Posted on Sep 17, 2020 • Edited on Sep 23, 2020

Ingest data into Azure Data Explorer via Data Factory

#azure #adx #adf

Azure Data Explorer (ADX) is a great service to analyze log types of data. And you need data to play with it. There are many ways to ingest data into ADX, and I explain how to ingest data from blob storage by using Azure Data Factory (ADF).

Prerequisites

I created following Azure resources.

Azure Data Explorer
Azure Data Factory
Azure Storage Account

Upload log to storage

I uploaded csv as data source to blob storage.

1. Go to Storage Account and select "Containers". Then add new container. I named it as "catlogs".

2. Then I uploaded CSV which contains following data.

name,age
chibi,3
mei,3
chelsea,2

Create Database and Table in ADX

1. Go to ADX account from Azure Portal and click "Add database".

2. Create database by giving any name. I call it "catlogsdb".

3. Once database is created, then click "Ingest new data" which brings you to ADX portal.

4. Click "Query" to display created database.

5. Right click the database and click "Create table".

6. Enter table name and select csv from local file.

7. Click "Edit schema", select "Includes column names" to make first row as header, and "Create mapping". Note the mapping name.

8. Finally click create and close to complete the process.

9. Query cats table and confirm you don't have any data yet.

Create pipeline to ingest data

Finally create pipeline in ADF.

Add service principal

To let ADF access to ADX, I need to create service principal. You can give permission at two levels.

ADX resource level
ADX database level

I give permission on resource level this time.

1. Go to Azure Portal | Azure Active Directory | App registrations and click "New registration".

2. Enter service principal name and click "Register". I named it as "mycatadx-sp".

3. Note "Application ID".

4. Select "Certificates & secrets" and generate new key. Note the key.

5. Then go back to Azure Portal and select ADX resource. Go to "Permissions". Click "Add".

6. Select the created service principal and add.

If you want to give permissions on database level, rather than go to "Permissions" on resource, go to databases and select a database, then select "Permissions".

Add ADX as Linked Service

1. Go to ADF resource from Azure Portal and click "Author & Monitor" which brings you to ADF portal.

2. Select "Manage" icon and click "New" in Linked services.

3. Select " Azure Data Explorer" from the list.

4. Select ADX resource from Azure Subscription, and enter service principal ID/key which you created.

5. Enter database name (catlogsdb) and click "Create".

Add Blob storage as Linked Service

By using similar step, add "Azure Blob storage" as linked service.

Add Dataset

After created linked service, I add dataset to define data model.

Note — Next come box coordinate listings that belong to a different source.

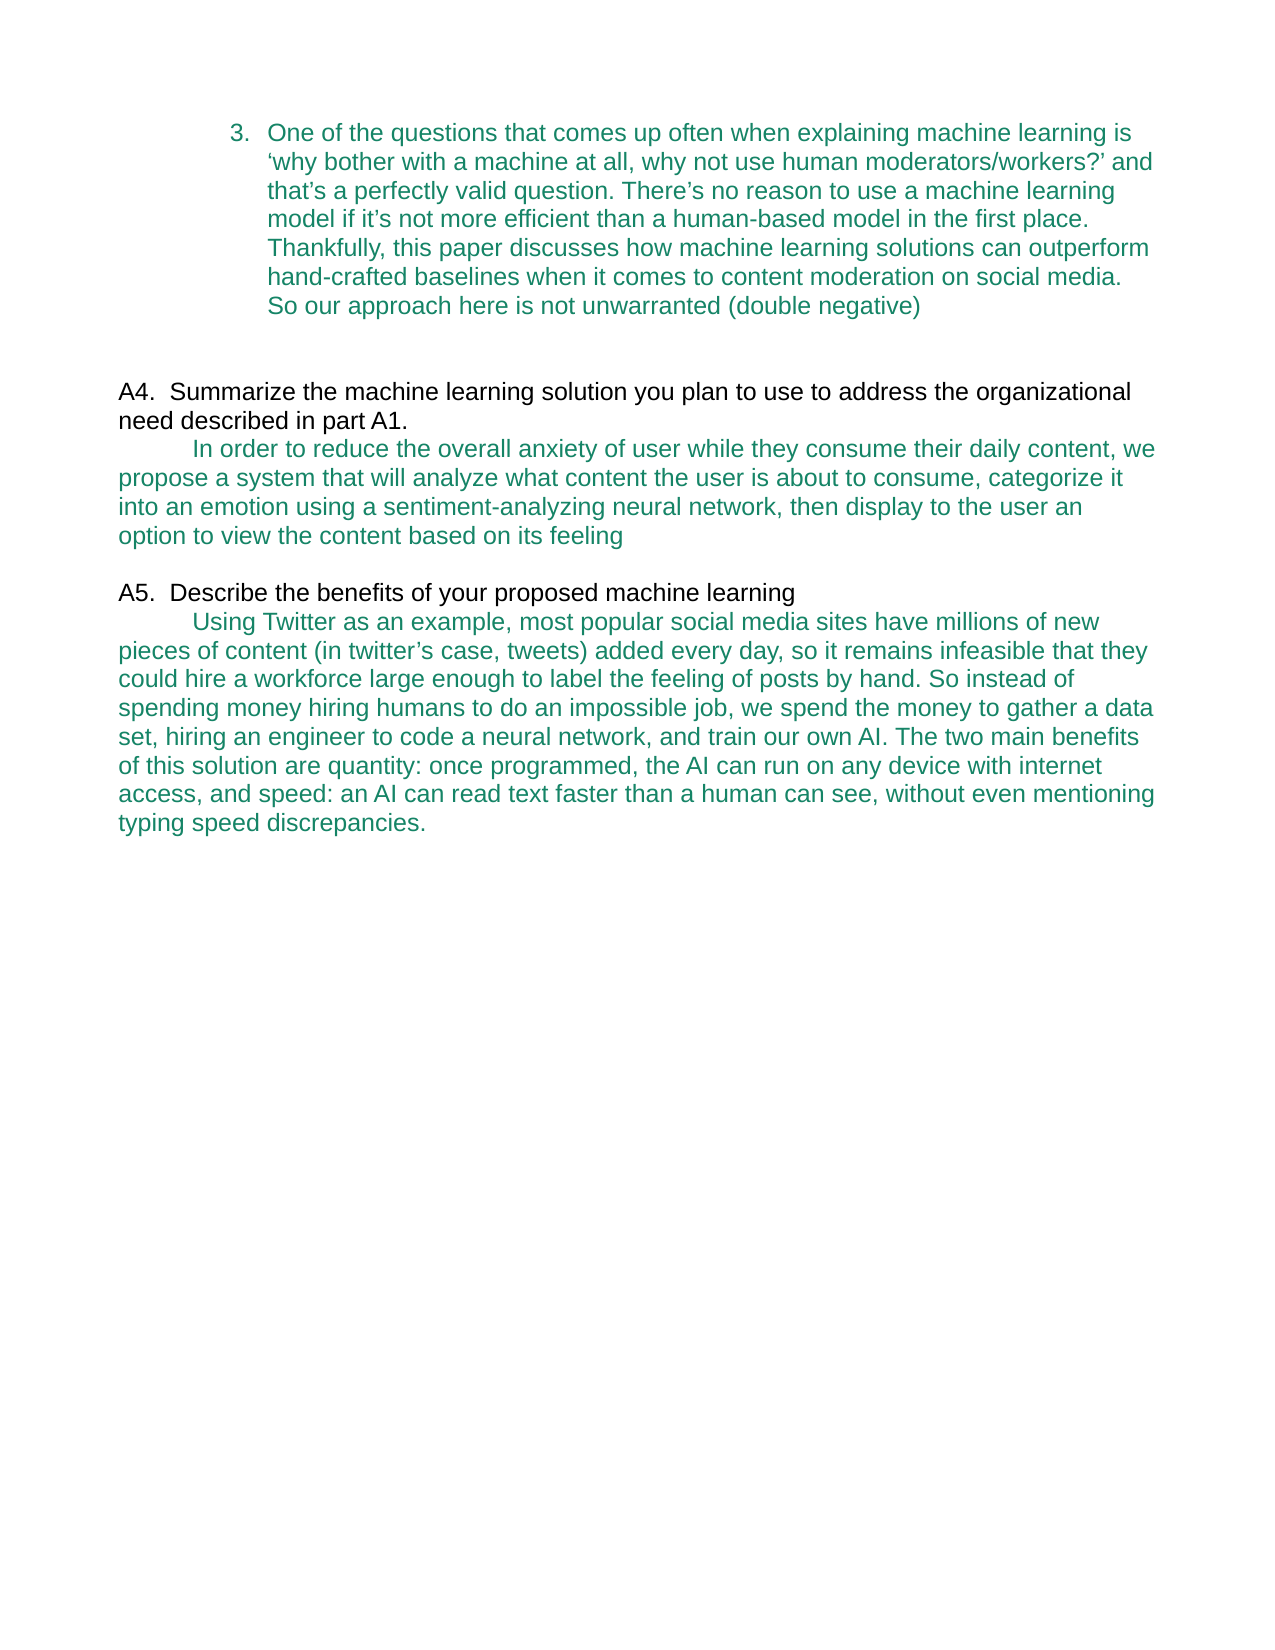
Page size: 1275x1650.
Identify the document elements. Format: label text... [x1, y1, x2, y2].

text A5. Describe the benefits of your proposed machine learning [118, 578, 1157, 607]
list One of the questions that comes up often when explaining machine learning is ‘why bother with a machine at all, why not use human moderators/workers?’ and that’s a perfectly valid question. There’s no reason to use a machine learning model if it’s not more efficient than a human-based model in the first place. Thankfully, this paper discusses how machine learning solutions can outperform hand-crafted baselines when it comes to content moderation on social media. So our approach here is not unwarranted (double negative) [229, 118, 1157, 319]
text Using Twitter as an example, most popular social media sites have millions of new pieces of content (in twitter’s case, tweets) added every day, so it remains infeasible that they could hire a workforce large enough to label the feeling of posts by hand. So instead of spending money hiring humans to do an impossible job, we spend the money to gather a data set, hiring an engineer to code a neural network, and train our own AI. The two main benefits of this solution are quantity: once programmed, the AI can run on any device with internet access, and speed: an AI can read text faster than a human can see, without even mentioning typing speed discrepancies. [118, 607, 1157, 837]
text In order to reduce the overall anxiety of user while they consume their daily content, we propose a system that will analyze what content the user is about to consume, categorize it into an emotion using a sentiment-analyzing neural network, then display to the user an option to view the content based on its feeling [118, 434, 1157, 549]
text A4. Summarize the machine learning solution you plan to use to address the organizational need described in part A1. [118, 377, 1157, 434]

1. Go to "Author" menu, and click "+" to add datasets.

2. Select "Azure Blob Storage", then "DeliminatedText".

3. Select created blob linked service and specify file path. Also check "First row as header".

4. Once dataset it created, make sure to add "cats.csv" as file name path and click "Preview for File to confirm you can see the csv file.

5. Add another dataset. Select ADX and select created linked service. Database is auto resolved. Select table. I also renamed the dataset as "adxcats" to distinguish from blob cats dataset.